------ Provided records ------

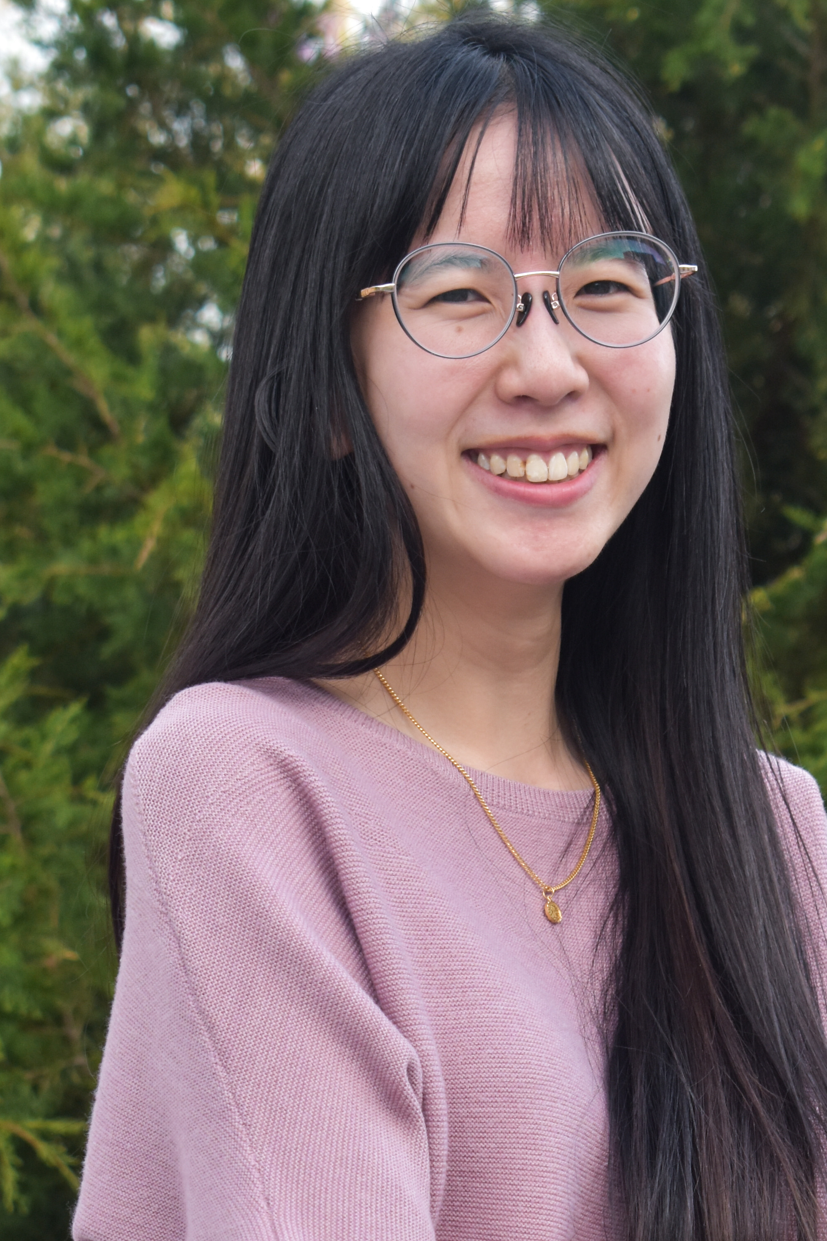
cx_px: 555
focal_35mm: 165
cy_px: 986
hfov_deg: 8.3
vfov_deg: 12.4
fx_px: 5685
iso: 400
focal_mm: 55
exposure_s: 1/200
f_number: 7.1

------

• **Requirement**:
Repeat the data above exactly, images excluded.

• **Written solution**:
cx_px: 555
focal_35mm: 165
cy_px: 986
hfov_deg: 8.3
vfov_deg: 12.4
fx_px: 5685
iso: 400
focal_mm: 55
exposure_s: 1/200
f_number: 7.1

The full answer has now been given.